Hugh agreed. But it had taken most of the ammunition, he knew. The order came around to fire only when sure of a target.
The Indians were apparently having difficulty regrouping their forces. They stayed at a safe distance from the corral.
The battle of Birch Coulie (or Coulee) happened on September 2, 1862. It was the most deadly battle for the U.S. in the Dakota War of 1862. The battlefield is listed on the U.S. National Register of Historic Places.
Online searches about Doc Ederer reveal rather spotty and limited information. In addition to the "Coulie" vs. "Coulee" issue, there is the question of how exactly to refer to the author, as he commonly went by "B.F. Ederer." You can also search with "Bernard Ederer" or "Bernard Francis Ederer."

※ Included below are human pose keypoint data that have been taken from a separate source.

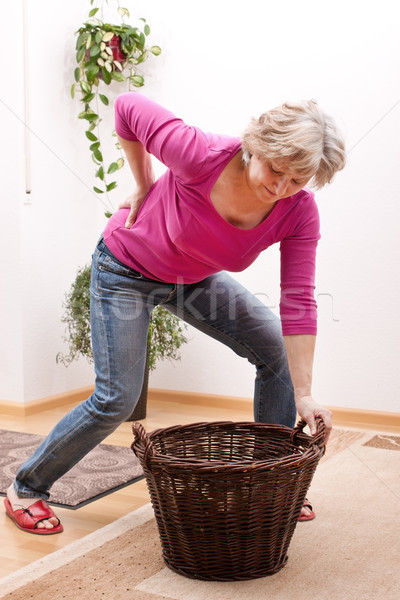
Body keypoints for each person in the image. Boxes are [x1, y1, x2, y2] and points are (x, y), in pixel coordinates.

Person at [4, 92, 346, 534]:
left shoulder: (299, 213)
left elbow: (298, 297)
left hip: (193, 279)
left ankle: (268, 483)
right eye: (275, 169)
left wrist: (304, 393)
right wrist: (144, 182)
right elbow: (127, 106)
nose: (281, 187)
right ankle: (26, 488)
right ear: (257, 145)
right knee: (116, 400)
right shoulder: (200, 154)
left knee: (275, 350)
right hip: (125, 269)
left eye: (297, 179)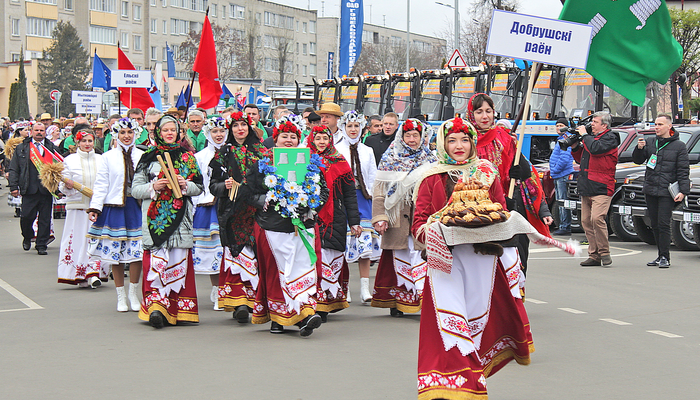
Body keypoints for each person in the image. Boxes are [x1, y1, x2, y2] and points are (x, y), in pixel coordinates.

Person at [412, 117, 533, 399]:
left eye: (465, 140)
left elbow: (499, 210)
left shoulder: (486, 173)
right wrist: (434, 230)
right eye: (452, 140)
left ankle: (473, 371)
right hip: (445, 260)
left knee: (478, 317)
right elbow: (417, 224)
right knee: (450, 320)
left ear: (473, 143)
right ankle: (454, 383)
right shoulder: (430, 176)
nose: (458, 146)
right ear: (442, 144)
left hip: (483, 257)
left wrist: (502, 220)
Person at [241, 123, 328, 336]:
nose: (289, 140)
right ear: (276, 139)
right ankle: (277, 318)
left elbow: (323, 190)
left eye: (293, 137)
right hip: (272, 228)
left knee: (303, 270)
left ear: (299, 140)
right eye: (284, 137)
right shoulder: (262, 163)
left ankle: (306, 313)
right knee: (276, 273)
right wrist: (262, 199)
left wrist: (312, 205)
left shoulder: (311, 164)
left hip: (303, 227)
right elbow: (247, 192)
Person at [466, 93, 552, 275]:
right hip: (478, 211)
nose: (485, 116)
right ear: (471, 114)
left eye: (488, 111)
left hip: (511, 206)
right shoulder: (465, 140)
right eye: (479, 111)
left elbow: (528, 175)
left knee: (516, 260)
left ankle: (516, 299)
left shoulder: (504, 137)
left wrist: (518, 165)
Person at [132, 115, 204, 328]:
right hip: (155, 222)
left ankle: (179, 310)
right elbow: (135, 189)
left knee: (177, 262)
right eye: (166, 130)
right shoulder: (148, 157)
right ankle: (156, 308)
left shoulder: (188, 158)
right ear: (158, 133)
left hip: (181, 222)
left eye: (174, 130)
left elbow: (199, 187)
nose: (170, 133)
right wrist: (153, 187)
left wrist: (185, 185)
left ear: (180, 133)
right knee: (156, 263)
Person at [371, 118, 437, 316]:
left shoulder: (431, 160)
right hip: (396, 217)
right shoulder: (390, 157)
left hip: (421, 217)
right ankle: (399, 301)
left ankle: (423, 300)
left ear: (422, 137)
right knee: (399, 257)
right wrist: (380, 216)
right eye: (407, 135)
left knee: (421, 258)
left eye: (415, 135)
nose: (411, 139)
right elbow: (379, 190)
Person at [209, 111, 270, 322]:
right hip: (232, 212)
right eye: (235, 126)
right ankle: (239, 302)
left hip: (257, 211)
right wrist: (223, 186)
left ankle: (258, 300)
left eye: (243, 125)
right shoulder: (223, 153)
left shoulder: (262, 152)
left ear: (250, 127)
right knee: (237, 256)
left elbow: (271, 179)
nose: (240, 129)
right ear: (230, 129)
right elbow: (212, 185)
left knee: (257, 254)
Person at [87, 118, 144, 311]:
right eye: (122, 133)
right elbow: (101, 184)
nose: (126, 136)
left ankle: (133, 293)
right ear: (116, 135)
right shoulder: (108, 157)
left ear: (135, 133)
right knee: (115, 254)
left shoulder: (143, 155)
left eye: (130, 132)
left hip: (136, 208)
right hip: (115, 208)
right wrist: (95, 207)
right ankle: (120, 295)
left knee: (136, 253)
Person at [308, 125, 361, 320]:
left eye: (324, 138)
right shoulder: (304, 160)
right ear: (311, 139)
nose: (321, 142)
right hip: (310, 216)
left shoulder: (340, 162)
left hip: (335, 217)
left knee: (330, 256)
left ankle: (327, 301)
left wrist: (354, 221)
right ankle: (314, 301)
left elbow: (350, 195)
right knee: (314, 257)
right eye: (318, 138)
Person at [632, 114, 690, 268]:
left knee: (664, 223)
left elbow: (683, 171)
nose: (656, 127)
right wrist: (639, 149)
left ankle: (665, 256)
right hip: (650, 188)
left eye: (660, 124)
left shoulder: (679, 146)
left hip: (666, 190)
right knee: (655, 224)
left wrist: (683, 191)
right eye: (655, 124)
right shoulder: (651, 142)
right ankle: (659, 255)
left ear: (669, 126)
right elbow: (638, 160)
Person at [335, 111, 380, 303]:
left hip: (362, 198)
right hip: (343, 200)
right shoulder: (336, 149)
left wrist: (374, 199)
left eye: (356, 126)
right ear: (343, 128)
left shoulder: (367, 150)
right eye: (349, 126)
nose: (353, 130)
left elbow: (373, 177)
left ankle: (364, 288)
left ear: (361, 129)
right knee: (344, 246)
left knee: (364, 245)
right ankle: (344, 288)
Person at [57, 130, 108, 287]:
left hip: (98, 208)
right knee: (79, 241)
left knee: (96, 241)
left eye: (90, 141)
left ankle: (93, 273)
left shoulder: (101, 159)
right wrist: (68, 186)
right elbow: (61, 186)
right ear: (77, 142)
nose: (87, 144)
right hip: (78, 208)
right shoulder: (69, 160)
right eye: (84, 141)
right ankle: (79, 273)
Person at [571, 111, 620, 267]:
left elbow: (595, 149)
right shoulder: (591, 140)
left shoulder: (610, 139)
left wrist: (584, 135)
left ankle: (604, 253)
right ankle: (594, 255)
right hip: (587, 185)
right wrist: (574, 147)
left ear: (604, 125)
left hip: (602, 186)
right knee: (586, 221)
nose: (592, 124)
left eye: (595, 122)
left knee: (596, 218)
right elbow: (582, 159)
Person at [192, 116, 228, 311]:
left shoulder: (233, 152)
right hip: (208, 207)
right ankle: (216, 289)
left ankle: (228, 289)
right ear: (208, 134)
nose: (219, 134)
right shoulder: (200, 157)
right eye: (214, 131)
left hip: (229, 205)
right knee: (214, 252)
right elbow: (197, 185)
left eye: (222, 131)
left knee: (228, 250)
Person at [8, 122, 59, 255]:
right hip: (28, 189)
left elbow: (59, 168)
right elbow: (14, 168)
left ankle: (41, 244)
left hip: (46, 190)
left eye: (41, 130)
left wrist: (58, 188)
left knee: (45, 219)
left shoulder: (51, 147)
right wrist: (14, 186)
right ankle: (27, 235)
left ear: (45, 132)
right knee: (26, 217)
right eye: (36, 130)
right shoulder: (22, 148)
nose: (39, 133)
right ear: (31, 131)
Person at [550, 118, 575, 235]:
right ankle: (562, 225)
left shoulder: (566, 140)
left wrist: (555, 169)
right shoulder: (560, 139)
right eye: (557, 125)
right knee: (560, 201)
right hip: (558, 174)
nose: (558, 127)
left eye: (561, 125)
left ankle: (565, 227)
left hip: (562, 174)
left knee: (563, 201)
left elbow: (565, 158)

He gained his post-high school education at Creighton University (Omaha NE) and Marquette University. His legislative bio reports Clara (Wendling) as his first wife and Antonette as his second. His obit in 1992 refers to Toni as his spouse. He passed away in January of 1992 at the age of 91 in California. Funeral services were on January 19, 1992, in Bonita CA with interment in San Diego.
I thank Melissa Yauk, Morris Public Library director, for assistance in research for this post. She retrieved the book "Birch Coulie" from the back room. She noted "someone thought enough of this book to have it re-bound." There is a library display where this book would fit right in. Now that she knows of Ederer's importance with Morris, maybe we'll see his books readily available there. I don't know if they have "Bingo, Gallant Reindeer Dog." But what an irresistible book to pick out for your child. Sounds like it'd make a good Walt Disney movie.
I treasure the encounter I had with the fascinating author at our Morris Legion Club. I haven't been able to pin down how many years "Doc" was in Morris. His too-brief obit appeared in the Morris newspaper. It would be great if a comprehensive biography could be posted sometime. I would not have been overjoyed visiting him in his dentist's role, unless maybe taking a swig of alcoholic beverage first. A root canal in the 1930s or '40s would be arduous, I would guess. But I'm sure Ederer's standards were the highest, just like how he crafted his books. I wish he had written more.
I tried posting an online photo of "Doc" with this blog post, but it wouldn't "stick." I felt quite aggravated. I went with the book cover for the "Bingo" book instead. You can find his photo by typing "B.F. Ederer" into search. It's on a Minnesota legislature web page.
Dr. B.F. Ederer, RIP. I hope you're with your childhood Sioux (or Dakota) friend in heaven. We appreciate your life-long support of our Post 29 of the Legion.